Post: questions on a first rental property

Ben ZimmermanPosted
  • Rental Property Investor
  • Raleigh, NC
  • Posts 393
  • Votes 995

@Jerry Padilla Is the 15% down a requirement due to it being NOO? And if so is it still 20% to avoid PMI or does that jump to 25-30?

Post: questions on a first rental property

Ben ZimmermanPosted
  • Rental Property Investor
  • Raleigh, NC
  • Posts 393
  • Votes 995

Hello BiggerPockets!

My situation: I purchased my home last year for 165k, and have roughly 45k in equity. I have a decent job and am saving ~2k a month with ~30k in savings. I am looking to buy my first rental with long term strategy of buy and hold, and am constantly flipping back and forth between SFR versus MFR. I know that I will only live in the area for at maximum another 2 years so I will need to rely on a property manager which will ultimately eat into some profits either way. When it comes to SFR I prefer recently built homes to (hopefully) reduce long term expenses.

Being 100% realistic, I likely will find a decent, but not great deal due to being inexperienced.  But sometimes simply getting into the game so to speak is better than constantly waiting for lightning to strike.  Due to this fact profit margins may not be as large as some of you are used to seeing.

Sadly, 30k is at the very low end for what is available for 20% down on a SFR here in phoenix.
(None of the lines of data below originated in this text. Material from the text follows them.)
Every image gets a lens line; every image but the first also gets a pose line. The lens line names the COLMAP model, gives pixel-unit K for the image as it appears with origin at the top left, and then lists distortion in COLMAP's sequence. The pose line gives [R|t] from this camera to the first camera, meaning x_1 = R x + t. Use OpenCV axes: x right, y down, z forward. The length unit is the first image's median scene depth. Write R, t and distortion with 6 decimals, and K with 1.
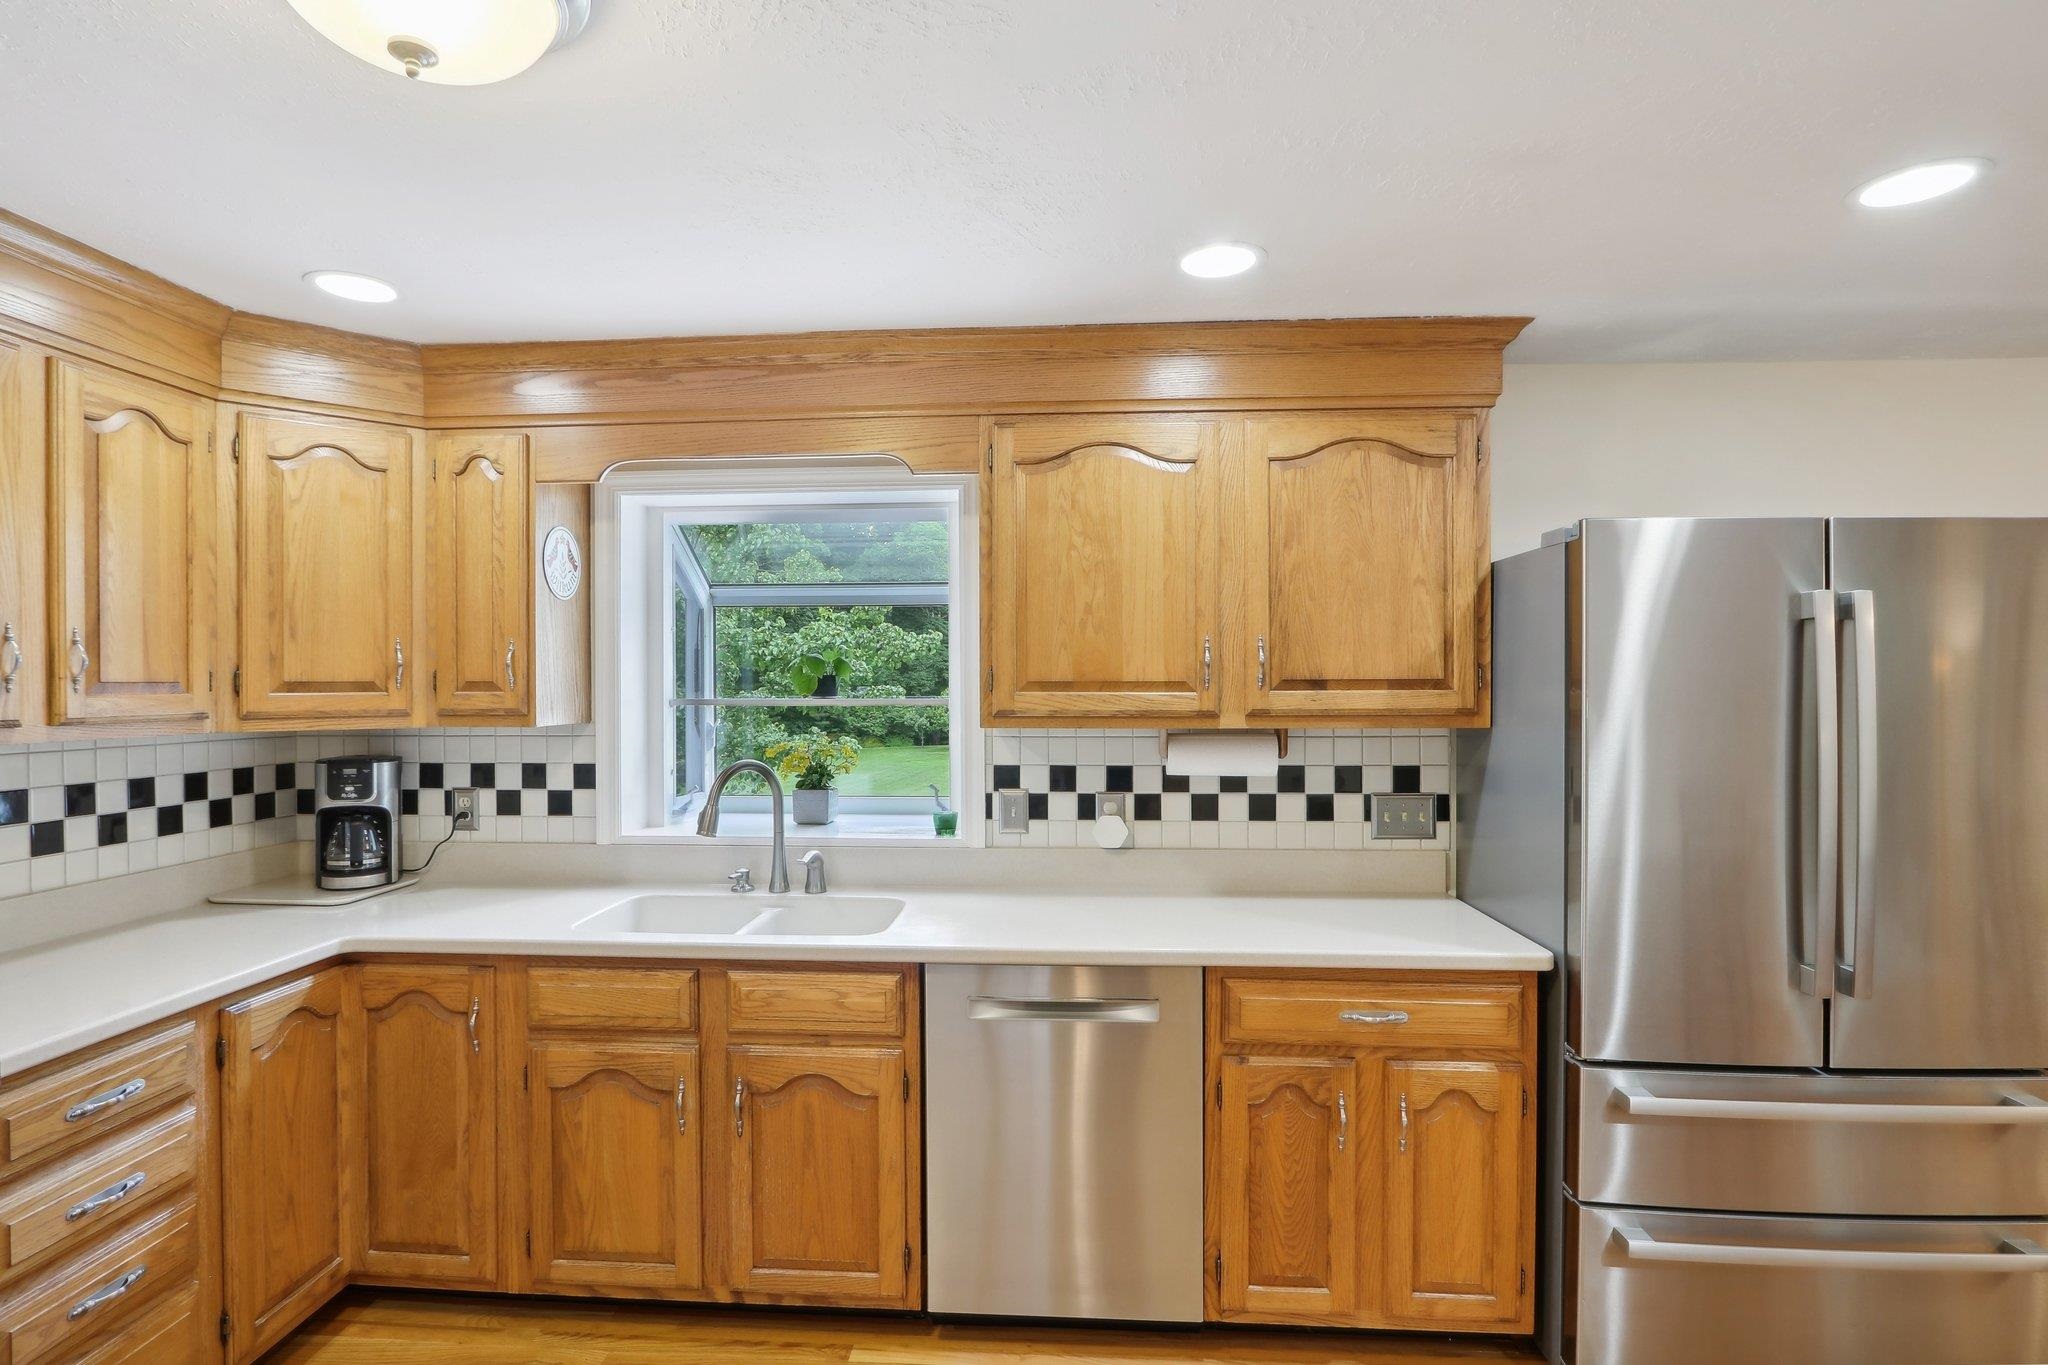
lens RADIAL K [[1040.1, 0, 1001.2], [0, 1040.1, 683.1], [0, 0, 1]] dist [-0.023869, 0.009182]
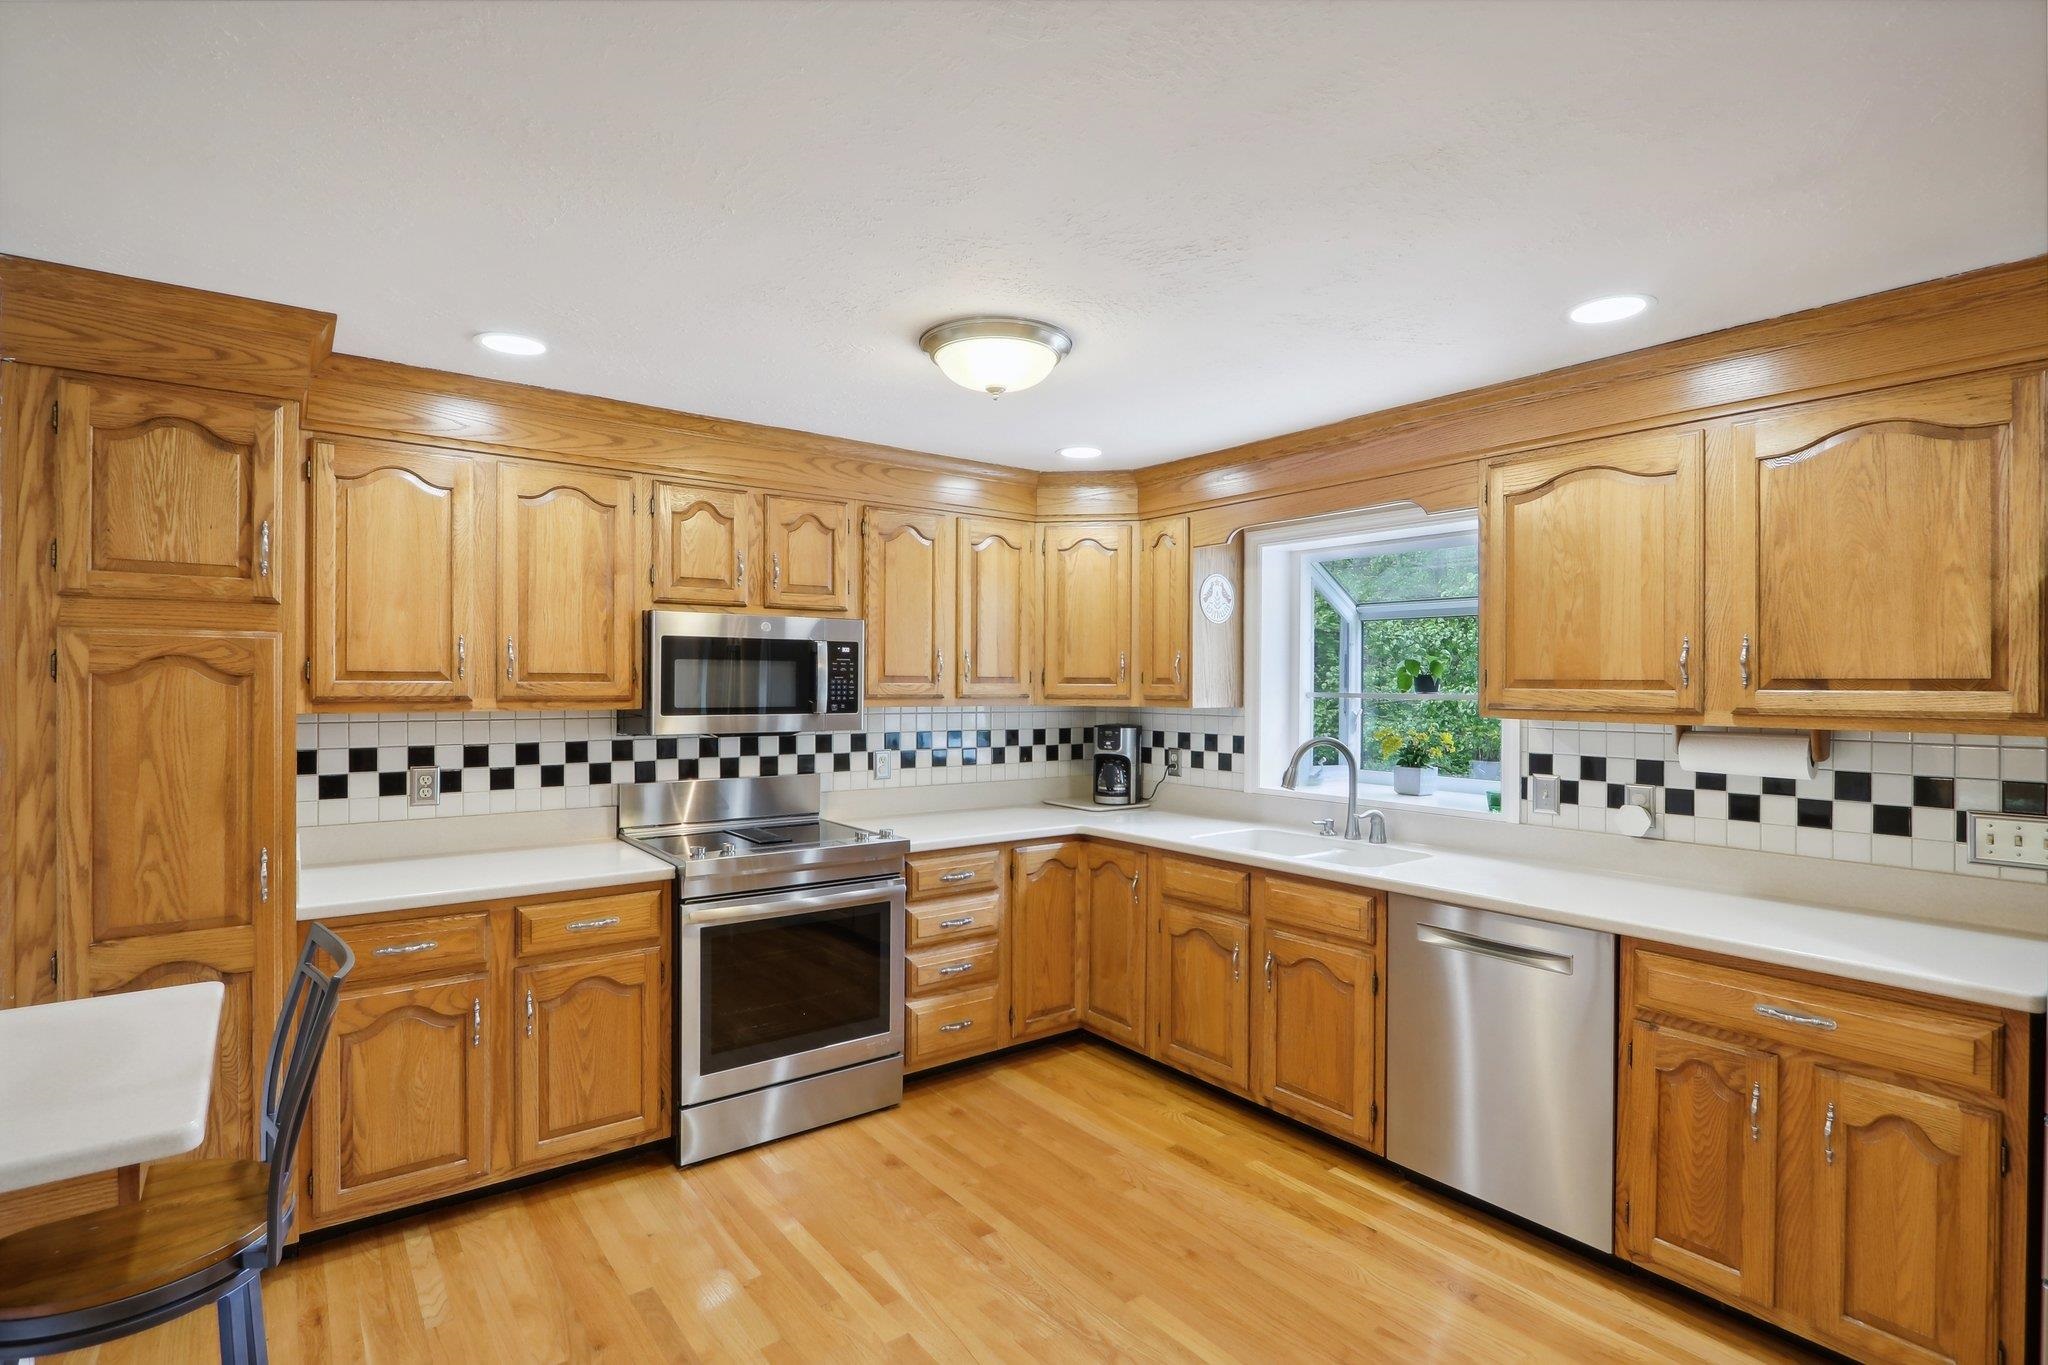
lens RADIAL K [[984.1, 0, 1003.8], [0, 984.1, 683.2], [0, 0, 1]] dist [-0.015034, 0.000570]
pose [[0.651405, 0.007478, -0.758694, 0.509249], [-0.008748, 0.999959, 0.002345, 0.005115], [0.758680, 0.005110, 0.651443, -0.169666]]
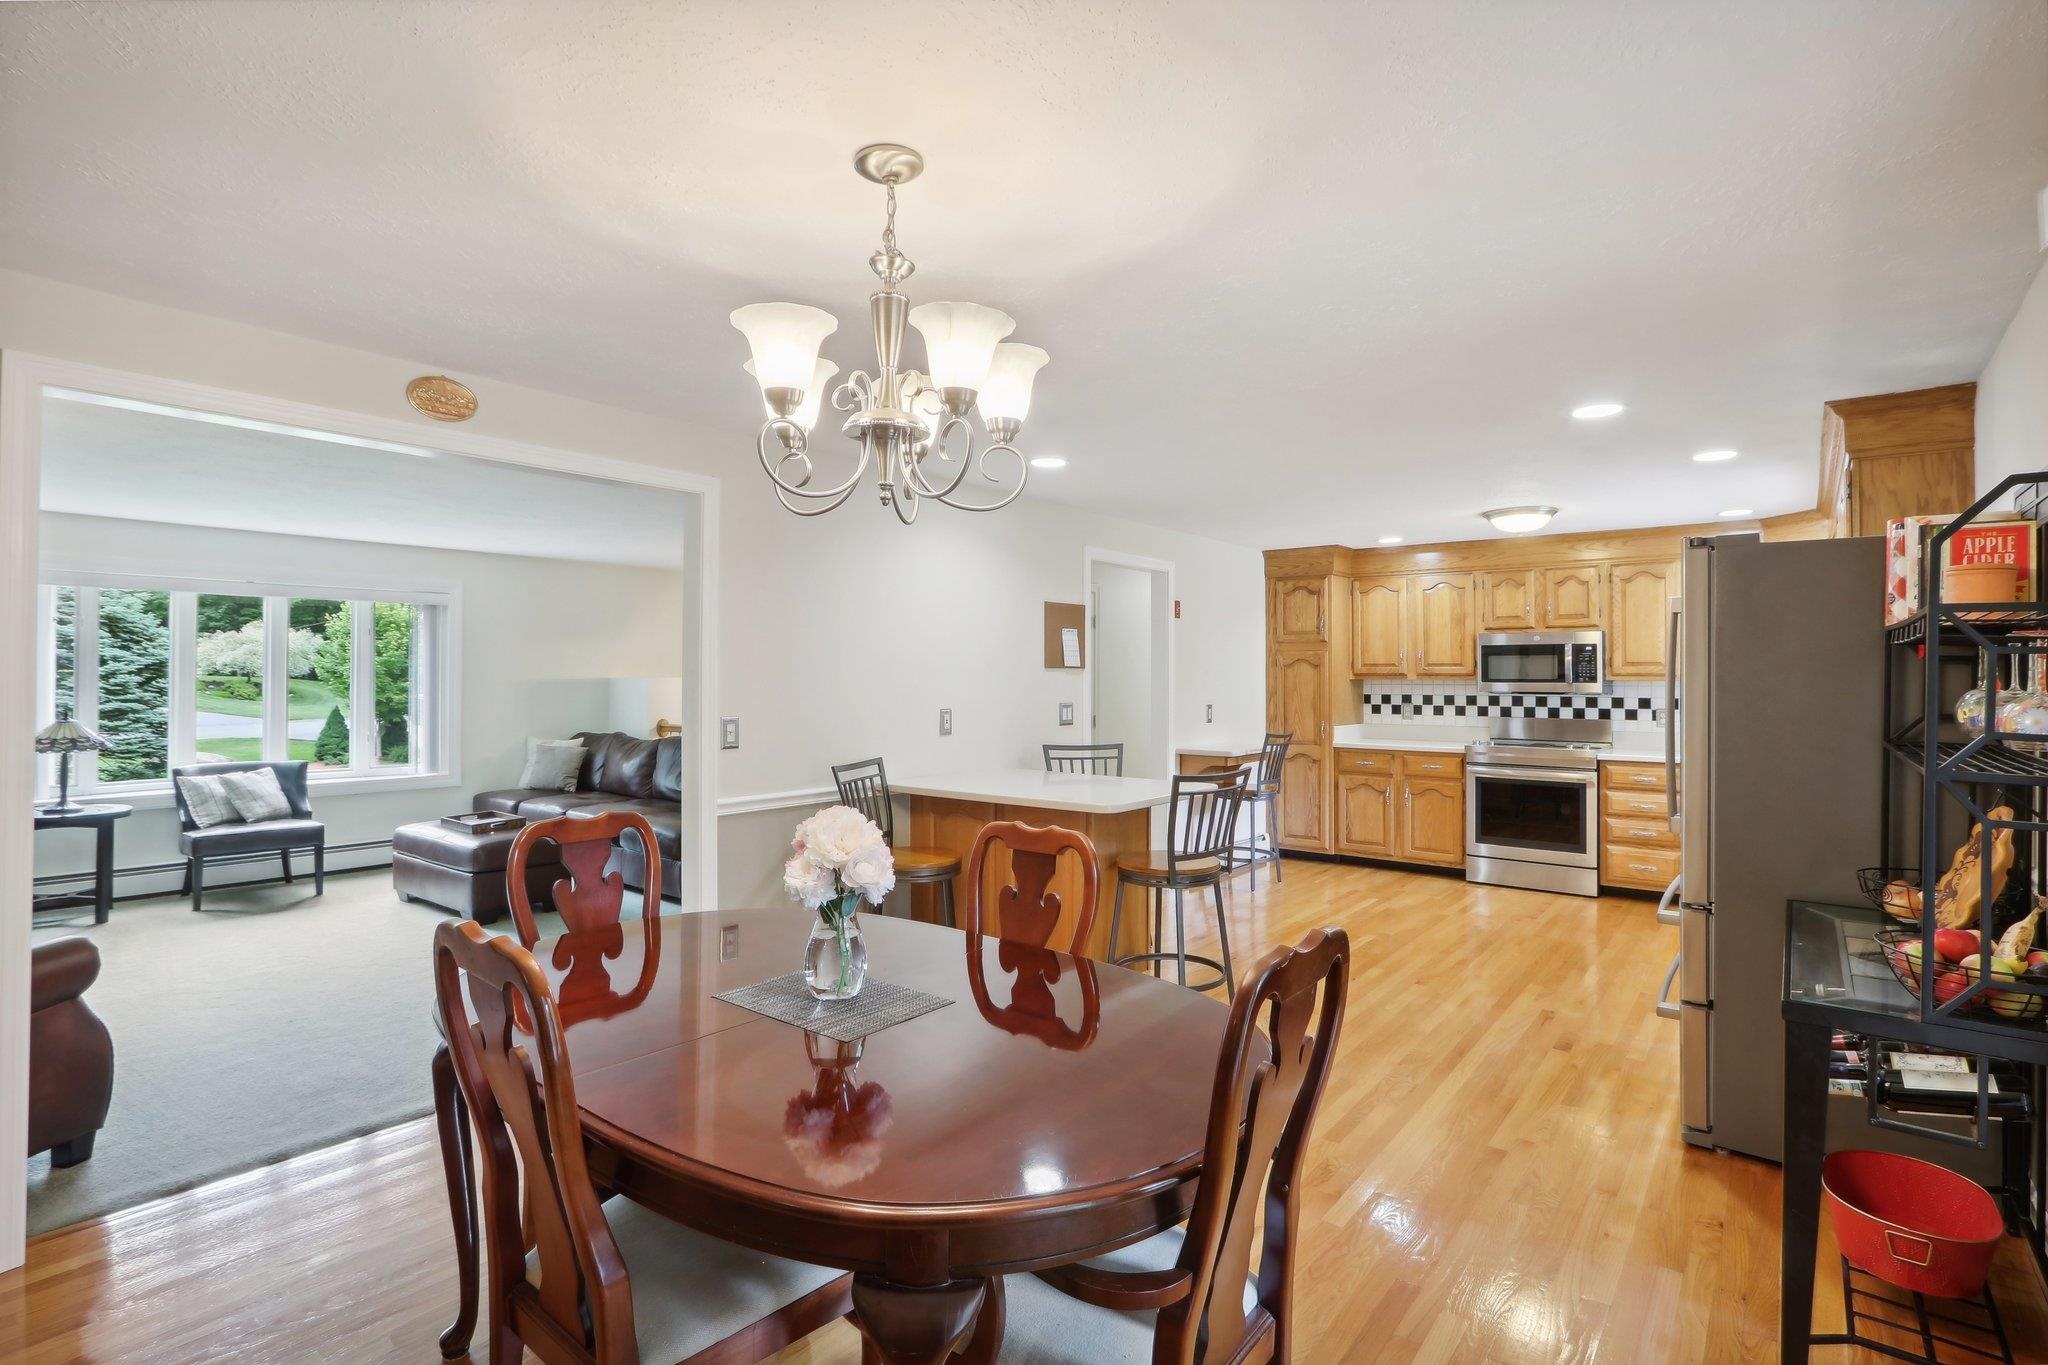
lens RADIAL K [[990.5, 0, 1011.9], [0, 990.5, 663.4], [0, 0, 1]] dist [-0.012429, 0.001162]
pose [[-0.574385, -0.009382, -0.818531, 2.291379], [-0.002612, 0.999950, -0.009629, 0.031394], [0.818581, -0.003392, -0.574381, 0.844359]]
However a newer home in that price point would be along the outskirts of town, in a decent area. A multifamily may not be doable considering I likely would not meet the 20% requirement for even the cheapest quads. What would the experts at BP suggest? I see many people buying MFRs as their first rentals. Is it worth potentially waiting for funds to improve to buy a lower end MFR? Or press on and 'get in the game' with a SFR? I know SFR tends to appreciate more than MFR, and while appreciation sometimes seems like a dirty word in this business and everything centers around cashflow, I am in this for the long haul and have 30+ years for appreciation to occur. Given this fact appreciation can be very large and isn't something that should be completely overlooked.

Finally, do you feel that potentially buying two properties using 10% down is a better solution? It's guaranteed to be more pricey on a monthly basis due to PMI ect, but would allow for faster long term growth. The down side being profit margins would already likely be somewhat slim as is.